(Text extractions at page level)
______________________________

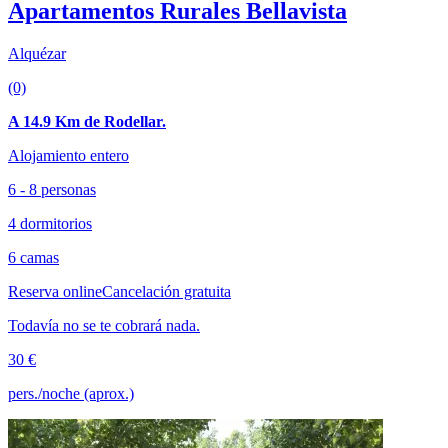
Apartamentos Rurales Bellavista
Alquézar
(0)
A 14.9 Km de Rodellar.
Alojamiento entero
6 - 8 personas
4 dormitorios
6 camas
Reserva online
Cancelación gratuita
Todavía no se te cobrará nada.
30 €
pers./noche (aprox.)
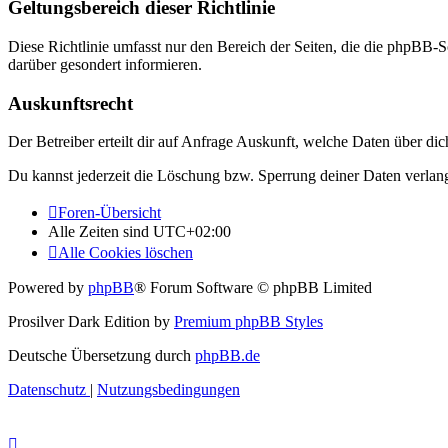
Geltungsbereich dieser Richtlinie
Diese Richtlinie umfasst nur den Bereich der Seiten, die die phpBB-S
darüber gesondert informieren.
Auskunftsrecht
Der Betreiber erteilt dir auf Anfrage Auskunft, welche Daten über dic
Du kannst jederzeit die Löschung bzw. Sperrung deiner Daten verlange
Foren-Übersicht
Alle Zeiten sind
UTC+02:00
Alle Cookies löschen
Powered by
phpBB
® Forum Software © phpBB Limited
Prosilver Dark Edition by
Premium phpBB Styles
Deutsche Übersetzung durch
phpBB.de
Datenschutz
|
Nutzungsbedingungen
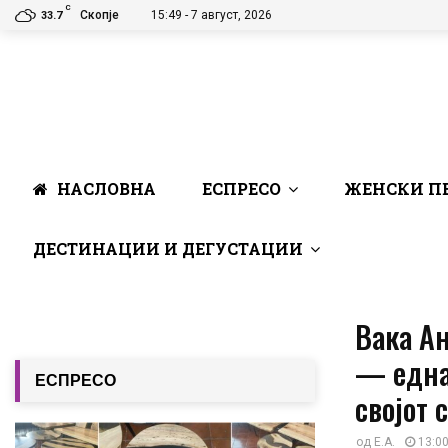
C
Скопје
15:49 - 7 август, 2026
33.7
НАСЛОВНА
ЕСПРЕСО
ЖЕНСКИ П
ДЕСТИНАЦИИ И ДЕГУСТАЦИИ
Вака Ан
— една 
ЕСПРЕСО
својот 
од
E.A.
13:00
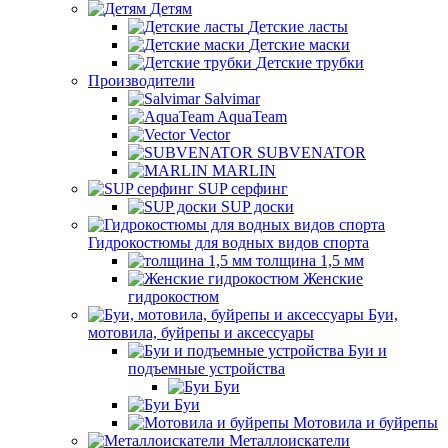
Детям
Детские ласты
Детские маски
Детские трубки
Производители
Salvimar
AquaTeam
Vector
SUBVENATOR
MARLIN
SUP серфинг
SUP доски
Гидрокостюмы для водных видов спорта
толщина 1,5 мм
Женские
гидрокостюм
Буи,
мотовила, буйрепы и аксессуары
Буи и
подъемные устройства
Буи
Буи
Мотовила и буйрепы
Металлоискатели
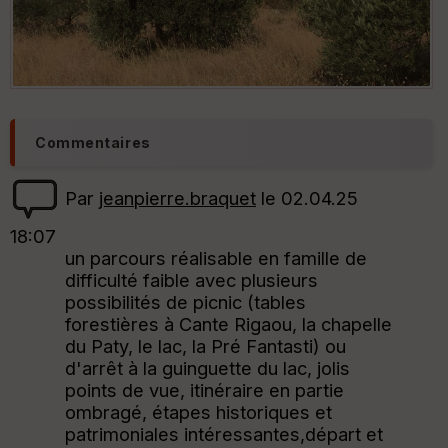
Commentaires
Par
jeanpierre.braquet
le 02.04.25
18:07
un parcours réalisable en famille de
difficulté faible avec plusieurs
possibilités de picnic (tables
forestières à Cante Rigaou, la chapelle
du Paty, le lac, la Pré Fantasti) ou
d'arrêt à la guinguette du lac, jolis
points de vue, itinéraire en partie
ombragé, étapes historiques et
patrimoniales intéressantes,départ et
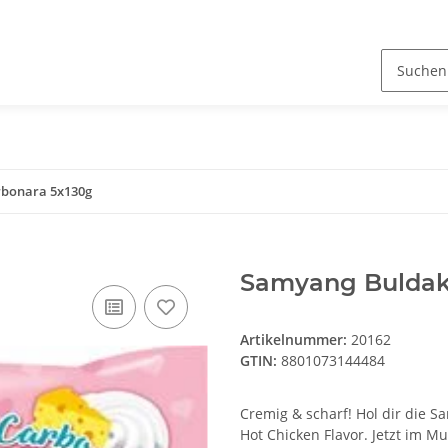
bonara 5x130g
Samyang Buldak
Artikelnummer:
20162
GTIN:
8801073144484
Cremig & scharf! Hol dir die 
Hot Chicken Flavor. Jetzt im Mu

______________________________

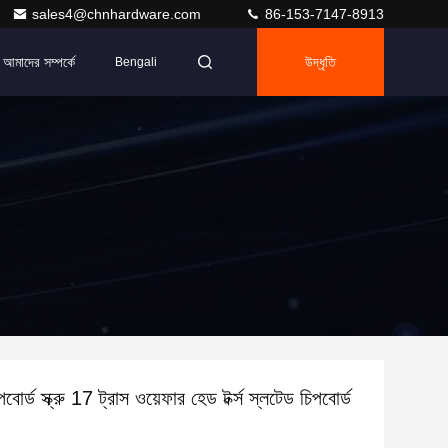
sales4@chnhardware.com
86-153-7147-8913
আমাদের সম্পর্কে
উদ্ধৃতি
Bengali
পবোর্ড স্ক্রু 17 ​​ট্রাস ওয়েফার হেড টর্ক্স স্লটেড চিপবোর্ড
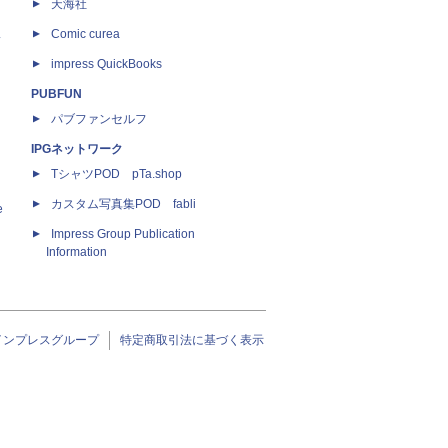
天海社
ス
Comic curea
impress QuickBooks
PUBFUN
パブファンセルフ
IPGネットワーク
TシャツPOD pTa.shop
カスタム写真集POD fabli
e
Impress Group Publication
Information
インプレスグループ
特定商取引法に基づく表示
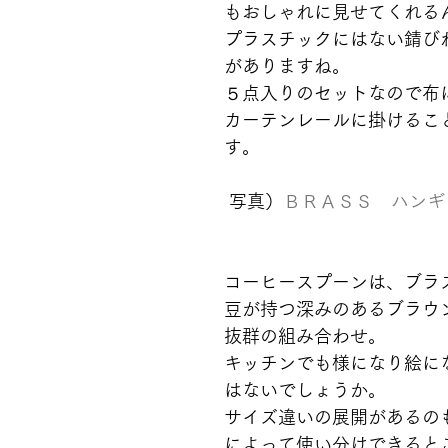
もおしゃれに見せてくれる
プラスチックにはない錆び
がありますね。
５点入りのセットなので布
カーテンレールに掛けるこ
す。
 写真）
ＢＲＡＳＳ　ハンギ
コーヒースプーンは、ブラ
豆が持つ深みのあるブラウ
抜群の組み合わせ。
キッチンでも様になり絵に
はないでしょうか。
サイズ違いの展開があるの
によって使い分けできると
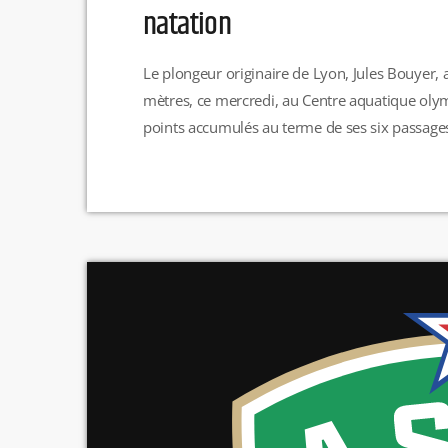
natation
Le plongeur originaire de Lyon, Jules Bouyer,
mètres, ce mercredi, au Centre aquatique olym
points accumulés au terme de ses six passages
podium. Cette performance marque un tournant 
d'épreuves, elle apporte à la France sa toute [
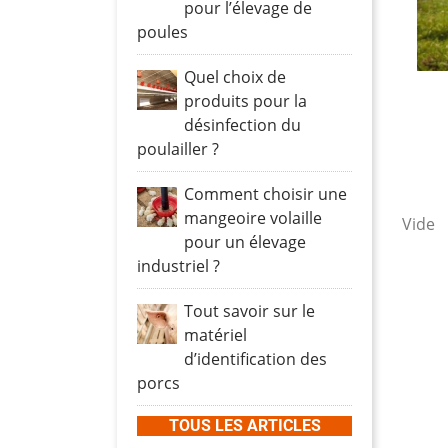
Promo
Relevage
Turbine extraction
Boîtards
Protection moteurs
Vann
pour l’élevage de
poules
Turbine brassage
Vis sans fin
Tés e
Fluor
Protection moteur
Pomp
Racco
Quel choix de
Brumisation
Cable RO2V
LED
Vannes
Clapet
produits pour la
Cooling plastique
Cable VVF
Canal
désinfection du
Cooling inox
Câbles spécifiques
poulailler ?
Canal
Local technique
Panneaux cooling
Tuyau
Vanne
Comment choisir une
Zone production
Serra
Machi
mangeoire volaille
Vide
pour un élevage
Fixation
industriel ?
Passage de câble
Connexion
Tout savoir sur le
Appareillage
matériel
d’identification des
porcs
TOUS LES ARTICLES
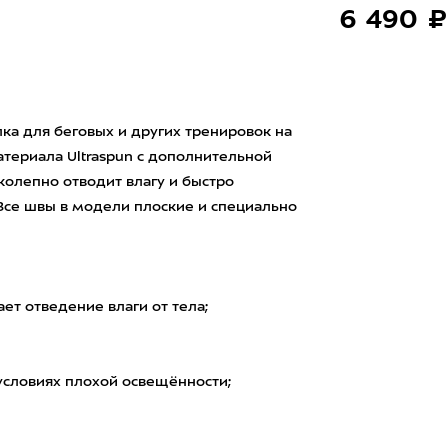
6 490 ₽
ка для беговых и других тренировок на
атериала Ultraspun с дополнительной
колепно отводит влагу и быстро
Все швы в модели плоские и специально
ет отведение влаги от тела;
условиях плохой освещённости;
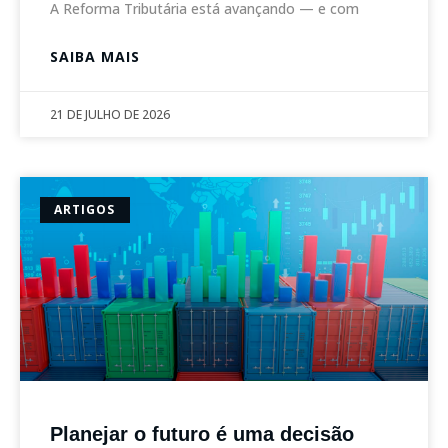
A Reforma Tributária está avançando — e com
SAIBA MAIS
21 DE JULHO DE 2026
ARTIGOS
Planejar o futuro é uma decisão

______________________________

** Work task **
Quote the lines of the material word for word, starting at the line that contains "Commentaires" and ending at the line that contains "patrimoniales intéressantes,départ et", with both of those lines included.

** Output for this exercise **
Commentaires
Par
jeanpierre.braquet
le 02.04.25
18:07
un parcours réalisable en famille de
difficulté faible avec plusieurs
possibilités de picnic (tables
forestières à Cante Rigaou, la chapelle
du Paty, le lac, la Pré Fantasti) ou
d'arrêt à la guinguette du lac, jolis
points de vue, itinéraire en partie
ombragé, étapes historiques et
patrimoniales intéressantes,départ et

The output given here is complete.